▶ INFORMATION
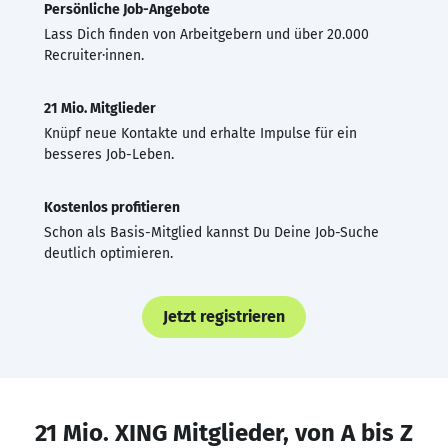
Persönliche Job-Angebote
Lass Dich finden von Arbeitgebern und über 20.000
Recruiter·innen.
21 Mio. Mitglieder
Knüpf neue Kontakte und erhalte Impulse für ein
besseres Job-Leben.
Kostenlos profitieren
Schon als Basis-Mitglied kannst Du Deine Job-Suche
deutlich optimieren.
Jetzt registrieren
21 Mio. XING Mitglieder, von A bis Z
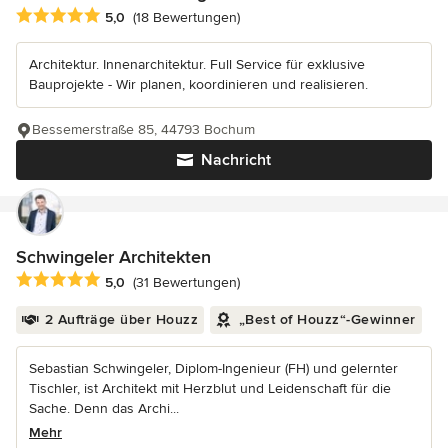
Durchschnittliche Bewertung: 5 von 5 Sternen
5,0
(18 Bewertungen)
Architektur. Innenarchitektur. Full Service für exklusive
Bauprojekte - Wir planen, koordinieren und realisieren.
Bessemerstraße 85, 44793 Bochum
Nachricht
Schwingeler Architekten
Durchschnittliche Bewertung: 5 von 5 Sternen
5,0
(31 Bewertungen)
2 Aufträge über Houzz
„Best of Houzz“-Gewinner
Sebastian Schwingeler, Diplom-Ingenieur (FH) und gelernter
Tischler, ist Architekt mit Herzblut und Leidenschaft für die
Sache. Denn das Archi...
Mehr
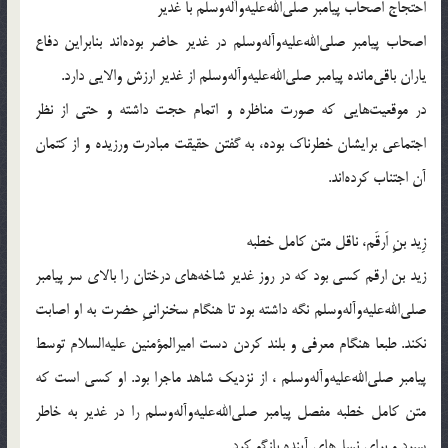
احتجاج اصحاب پیامبر صلی‌الله‌علیه‌و‌آله‌وسلم با غدیر
اصحاب پیامبر صلی‌الله‌علیه‌و‌آله‌وسلم در غدیر حاضر بوده‌اند بنابراین دفاع
یاران باقی‌مانده پیامبر صلی‌الله‌علیه‌و‌آله‌وسلم از غدیر ارزش والایی دارد.
در موقعیت‌هایی که صورت مناظره و اتمام حجت داشته و حتی از نظر
اجتماعی برایشان خطرناک بوده، به گفتن حقیقت مبادرت ورزیده و از کتمان
آن اجتناب کرده‌اند.
زِید بنِ اَرقَم، ناقل متن کامل خطبه
زید بن ارقم کسی بود که در روز غدیر شاخه‌های درختان را بالای سر پیامبر
صلی‌الله‌علیه‌و‌آله‌وسلم نگه داشته بود تا هنگام سخنرانیِ حضرت به او اصابت
نکند. طبعا هنگام معرفی و بلند کردن دست امیرالمؤمنین علیه‌السلام توسط
پیامبر صلی‌الله‌علیه‌و‌آله‌وسلم ، از نزدیک شاهد ماجرا بود. او کسی است که
متن کامل خطبه مفصل پیامبر صلی‌الله‌علیه‌و‌آله‌وسلم را در غدیر به خاطر
سپرد و برای نسل‌های آینده بازگو کرد.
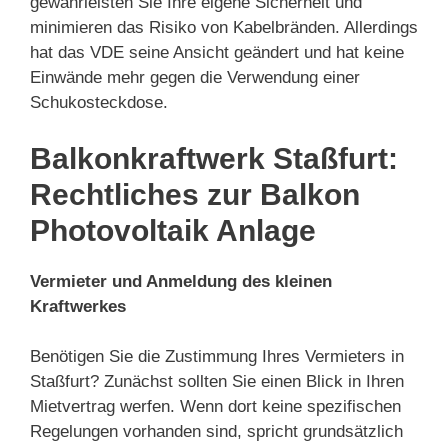
gewährleisten Sie Ihre eigene Sicherheit und
minimieren das Risiko von Kabelbränden. Allerdings
hat das VDE seine Ansicht geändert und hat keine
Einwände mehr gegen die Verwendung einer
Schukosteckdose.
Balkonkraftwerk Staßfurt:
Rechtliches zur Balkon
Photovoltaik Anlage
Vermieter und Anmeldung des kleinen
Kraftwerkes
Benötigen Sie die Zustimmung Ihres Vermieters in
Staßfurt? Zunächst sollten Sie einen Blick in Ihren
Mietvertrag werfen. Wenn dort keine spezifischen
Regelungen vorhanden sind, spricht grundsätzlich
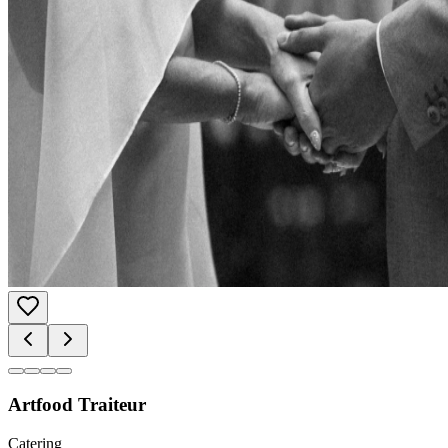
Artfood Traiteur
Catering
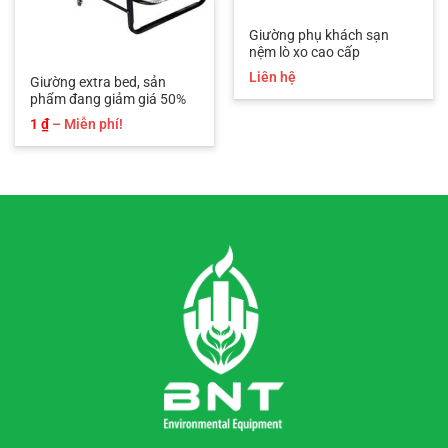
Giường phụ khách sạn
nệm lò xo cao cấp
Liên hệ
Giường extra bed, sản
phẩm đang giảm giá 50%
Khoảng
1
₫
–
Miễn phí!
giá:
từ
1 ₫
đến
Miễn
phí!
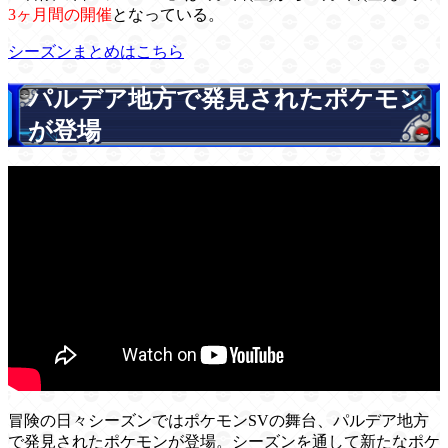
3ヶ月間の開催
となっている。
シーズンまとめはこちら
パルデア地方で発見されたポケモン
が登場
冒険の日々シーズンではポケモンSVの舞台、パルデア地方
で発見されたポケモンが登場。シーズンを通して新たなポケ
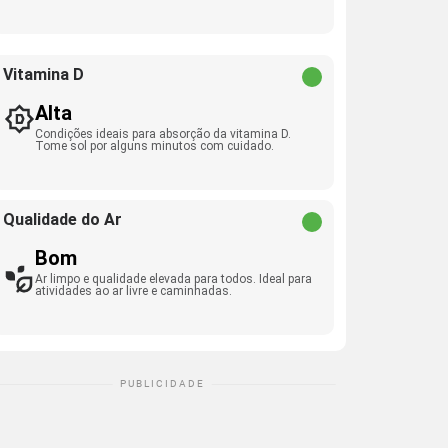
Vitamina D
Alta
Condições ideais para absorção da vitamina D.
Tome sol por alguns minutos com cuidado.
Qualidade do Ar
Bom
Ar limpo e qualidade elevada para todos. Ideal para
atividades ao ar livre e caminhadas.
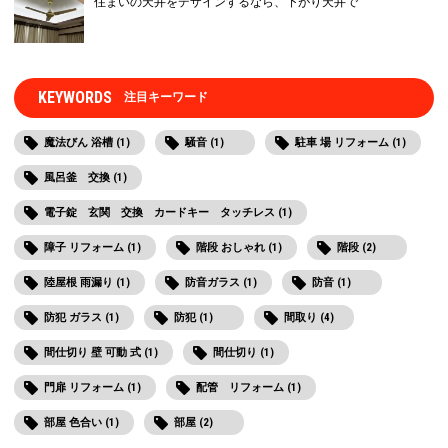
住まいの天井をデザインするなら、下がり天井で
KEYWORDS
注目キーワード
魔法びん 浴槽 (1)
騒音 (1)
駐車 場 リフォーム (1)
風呂釜 交換 (1)
電子錠 玄関 交換 カードキー タッチレス (1)
障子 リフォーム (1)
階段 おしゃれ (1)
階段 (2)
陸屋根 雨漏り (1)
防音ガラス (1)
防音 (1)
防犯 ガラス (1)
防犯 (1)
間取り (4)
間仕切り 壁 可動 式 (1)
間仕切り (1)
門扉 リフォーム (1)
配管 リフォーム (1)
部屋 色合い (1)
部屋 (2)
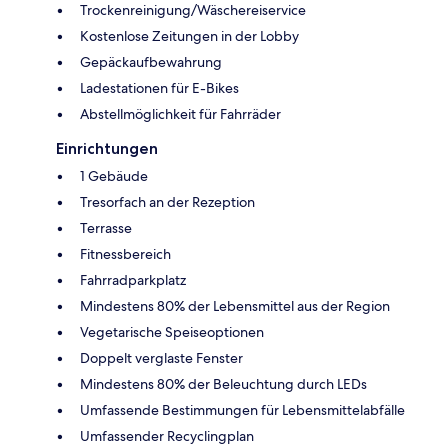
Trockenreinigung/Wäschereiservice
Kostenlose Zeitungen in der Lobby
Gepäckaufbewahrung
Ladestationen für E-Bikes
Abstellmöglichkeit für Fahrräder
Einrichtungen
1 Gebäude
Tresorfach an der Rezeption
Terrasse
Fitnessbereich
Fahrradparkplatz
Mindestens 80% der Lebensmittel aus der Region
Vegetarische Speiseoptionen
Doppelt verglaste Fenster
Mindestens 80% der Beleuchtung durch LEDs
Umfassende Bestimmungen für Lebensmittelabfälle
Umfassender Recyclingplan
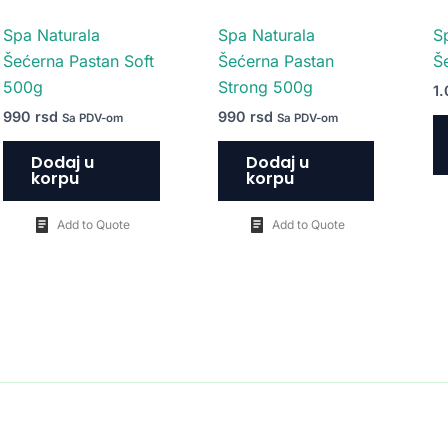
Spa Naturala
Spa Naturala
S
Šećerna Pastan Soft
Šećerna Pastan
Š
500g
Strong 500g
1
990
rsd
990
rsd
Sa PDV-om
Sa PDV-om
Dodaj u
Dodaj u
korpu
korpu
Add to Quote
Add to Quote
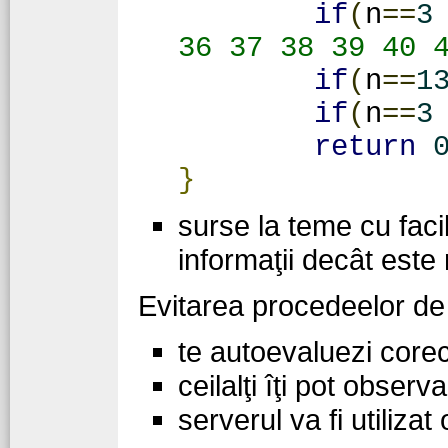
if
(
n
==
3
36 37 38 39 40 
if
(
n
==
1
if
(
n
==
3
return
}
surse la teme cu faci
informaţii decât este
Evitarea procedeelor de
te autoevaluezi corect
ceilalţi îţi pot observ
serverul va fi utiliza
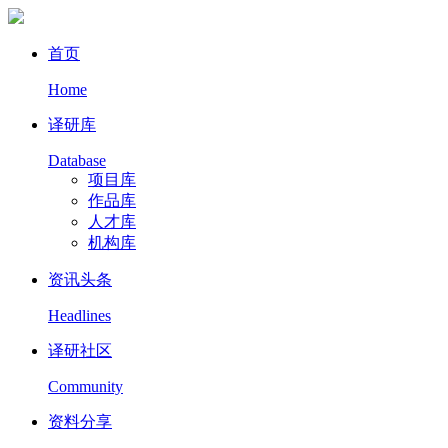
首页
Home
译研库
Database
项目库
作品库
人才库
机构库
资讯头条
Headlines
译研社区
Community
资料分享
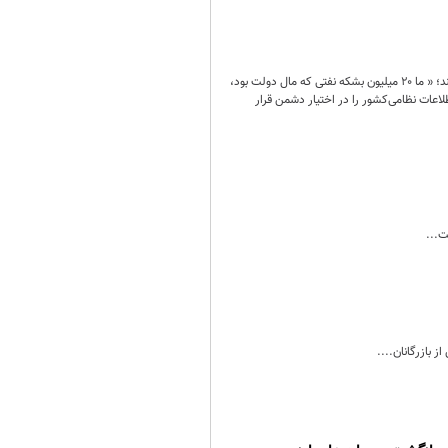
حسین شریعتمداری در یادداشتی با انتقاد از سخنان رئیس جمهور در برخی نشست‌ها نوشت:«آقای رئیس‌جمهور می‌گویند؛ «‌ ما ۲۰ میلیون بشکه نفتی که مال دولت بود،
لاعات نظامی‌کشور را در اختیار دشمن قرار
ت...
 بازرگانان....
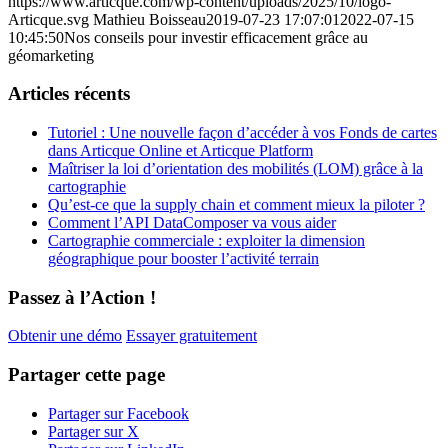
https://www.articque.com/wp-content/uploads/2025/10/logo-
Articque.svg
Mathieu Boisseau
2019-07-23 17:07:01
2022-07-15
10:45:50
Nos conseils pour investir efficacement grâce au
géomarketing
Articles récents
Tutoriel : Une nouvelle façon d’accéder à vos Fonds de cartes
dans Articque Online et Articque Platform
Maîtriser la loi d’orientation des mobilités (LOM) grâce à la
cartographie
Qu’est-ce que la supply chain et comment mieux la piloter ?
Comment l’API DataComposer va vous aider
Cartographie commerciale : exploiter la dimension
géographique pour booster l’activité terrain
Passez à l’Action !
Obtenir une démo
Essayer gratuitement
Partager cette page
Partager sur Facebook
Partager sur X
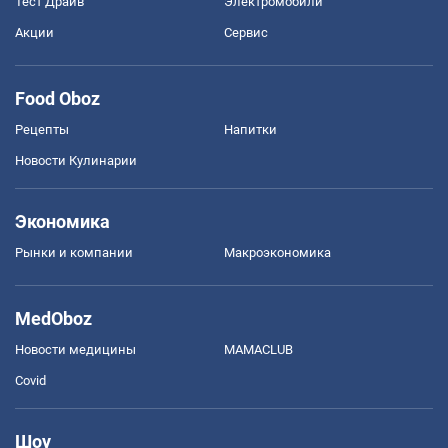
Тест Драйв
Электромобили
Акции
Сервис
Food Oboz
Рецепты
Напитки
Новости Кулинарии
Экономика
Рынки и компании
Mакроэкономика
MedOboz
Новости медицины
MAMACLUB
Covid
Шоу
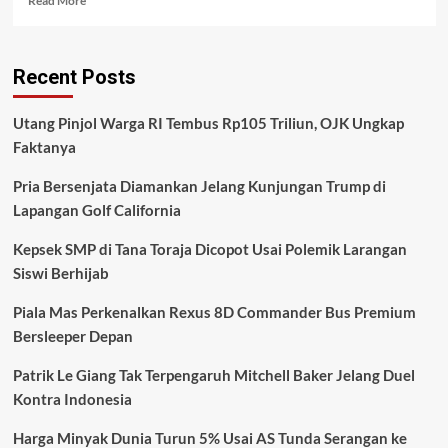
Read More
more
about
PBB
Recent Posts
Peringatkan,
Perang
Iran
Utang Pinjol Warga RI Tembus Rp105 Triliun, OJK Ungkap
Bisa
Faktanya
Dorong
30
Pria Bersenjata Diamankan Jelang Kunjungan Trump di
Juta
Orang
Lapangan Golf California
Kembali
ke
Kepsek SMP di Tana Toraja Dicopot Usai Polemik Larangan
Kemiskinan
Siswi Berhijab
dan
Perburuk
Piala Mas Perkenalkan Rexus 8D Commander Bus Premium
Krisis
Bersleeper Depan
Pangan
Global
Patrik Le Giang Tak Terpengaruh Mitchell Baker Jelang Duel
Kontra Indonesia
Harga Minyak Dunia Turun 5% Usai AS Tunda Serangan ke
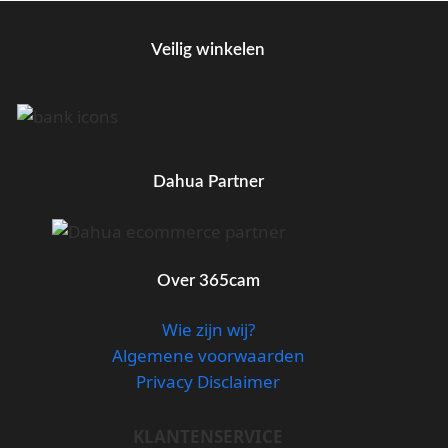
Veilig winkelen
Dahua Partner
Over 365cam
Wie zijn wij?
Algemene voorwaarden
Privacy Disclaimer
KLANTENSERVICE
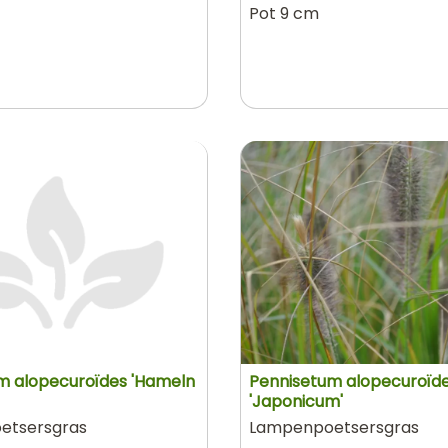
Pot 9 cm
m alopecuroïdes 'Hameln
Pennisetum alopecuroïd
'Japonicum'
etsersgras
Lampenpoetsersgras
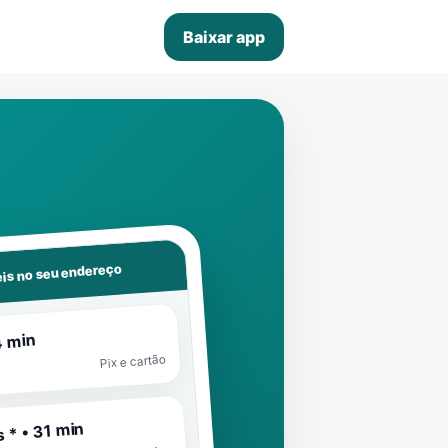
Baixar app
is no seu endereço
4 min
Pix e cartão
 * • 31 min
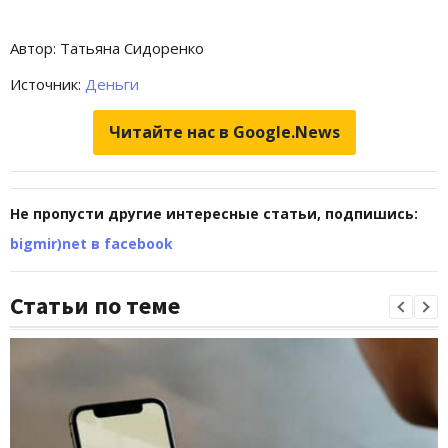
Автор: Татьяна Сидоренко
Источник:
Деньги
Читайте нас в Google.News
Не пропусти другие интересные статьи, подпишись:
bigmir)net в facebook
Статьи по теме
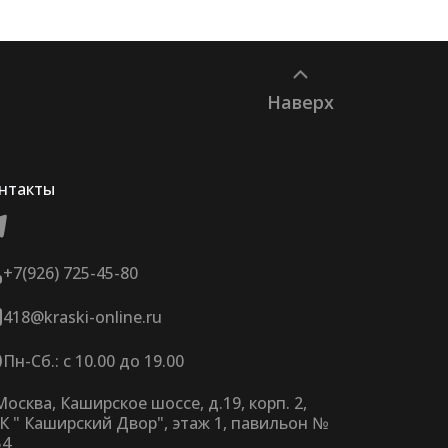
Наверх
нтакты
+7(926) 725-45-80
418@kraski-online.ru
Пн-Сб.: с 10.00 до 19.00
 Москва, Каширское шоссе, д.19, корп. 2,
К " Каширский Двор", этаж 1, павильон №
54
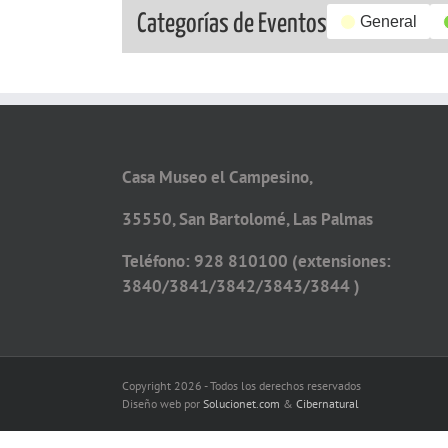
Categorías de Eventos
General
Casa Museo el Campesino,
35550, San Bartolomé, Las Palmas
Teléfono: 928 810100 (extensiones:
3840/3841/3842/3843/3844 )
Copyright 2026 - Todos los derechos reservados
Diseño web por
Solucionet.com
&
Cibernatural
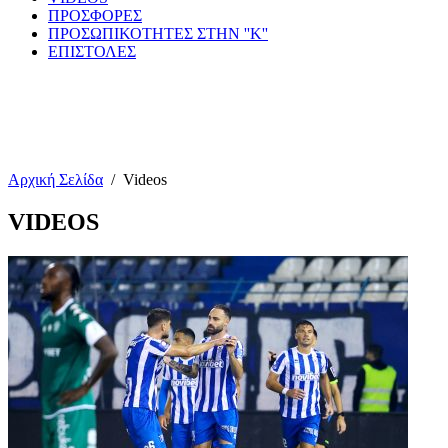
ΠΡΟΣΦΟΡΕΣ
ΠΡΟΣΩΠΙΚΟΤΗΤΕΣ ΣΤΗΝ ''Κ''
ΕΠΙΣΤΟΛΕΣ
Αρχική Σελίδα
/
Videos
VIDEOS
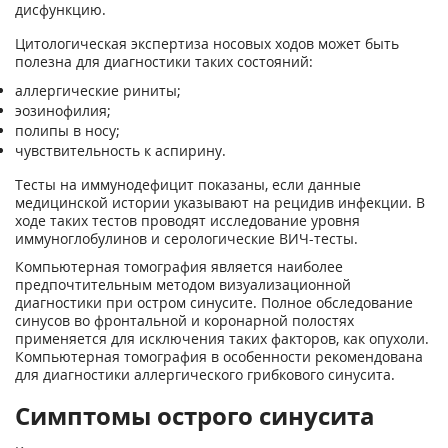
дисфункцию.
Цитологическая экспертиза носовых ходов может быть
полезна для диагностики таких состояний:
аллергические риниты;
эозинофилия;
полипы в носу;
чувствительность к аспирину.
Тесты на иммунодефицит показаны, если данные
медицинской истории указывают на рецидив инфекции. В
ходе таких тестов проводят исследование уровня
иммуноглобулинов и серологические ВИЧ-тесты.
Компьютерная томография является наиболее
предпочтительным методом визуализационной
диагностики при остром синусите. Полное обследование
синусов во фронтальной и коронарной полостях
применяется для исключения таких факторов, как опухоли.
Компьютерная томография в особенности рекомендована
для диагностики аллергического грибкового синусита.
Симптомы острого синусита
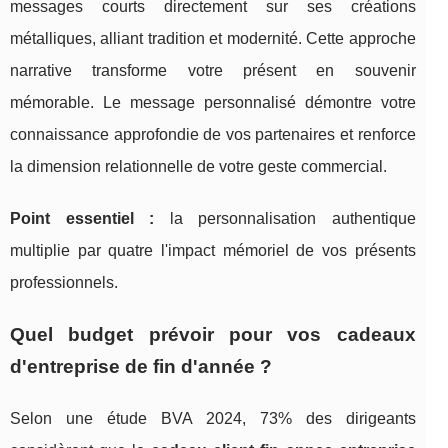
messages courts directement sur ses créations
métalliques, alliant tradition et modernité. Cette approche
narrative transforme votre présent en souvenir
mémorable. Le message personnalisé démontre votre
connaissance approfondie de vos partenaires et renforce
la dimension relationnelle de votre geste commercial.
Point essentiel :
la personnalisation authentique
multiplie par quatre l'impact mémoriel de vos présents
professionnels.
Quel budget prévoir pour vos cadeaux
d'entreprise de fin d'année ?
Selon une étude BVA 2024, 73% des dirigeants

▶ TRY IT
After dropping the pictures, reproduce exactly the lines from the first line of the entries through the line containing "زِید بنِ اَرقَم، ناقل متن کامل خطبه", both included.

▶ ANSWER TO THIS PROBLEM
Persönliche Job-Angebote
Lass Dich finden von Arbeitgebern und über 20.000
Recruiter·innen.
21 Mio. Mitglieder
Knüpf neue Kontakte und erhalte Impulse für ein
besseres Job-Leben.
Kostenlos profitieren
Schon als Basis-Mitglied kannst Du Deine Job-Suche
deutlich optimieren.
Jetzt registrieren
21 Mio. XING Mitglieder, von A bis Z
Durchschnittliche Bewertung: 5 von 5 Sternen
5,0
(18 Bewertungen)
Architektur. Innenarchitektur. Full Service für exklusive
Bauprojekte - Wir planen, koordinieren und realisieren.
Bessemerstraße 85, 44793 Bochum
Nachricht
Schwingeler Architekten
Durchschnittliche Bewertung: 5 von 5 Sternen
5,0
(31 Bewertungen)
2 Aufträge über Houzz
„Best of Houzz“-Gewinner
Sebastian Schwingeler, Diplom-Ingenieur (FH) und gelernter
Tischler, ist Architekt mit Herzblut und Leidenschaft für die
Sache. Denn das Archi...
Mehr
احتجاج اصحاب پیامبر صلی‌الله‌علیه‌و‌آله‌وسلم با غدیر
اصحاب پیامبر صلی‌الله‌علیه‌و‌آله‌وسلم در غدیر حاضر بوده‌اند بنابراین دفاع
یاران باقی‌مانده پیامبر صلی‌الله‌علیه‌و‌آله‌وسلم از غدیر ارزش والایی دارد.
در موقعیت‌هایی که صورت مناظره و اتمام حجت داشته و حتی از نظر
اجتماعی برایشان خطرناک بوده، به گفتن حقیقت مبادرت ورزیده و از کتمان
آن اجتناب کرده‌اند.
زِید بنِ اَرقَم، ناقل متن کامل خطبه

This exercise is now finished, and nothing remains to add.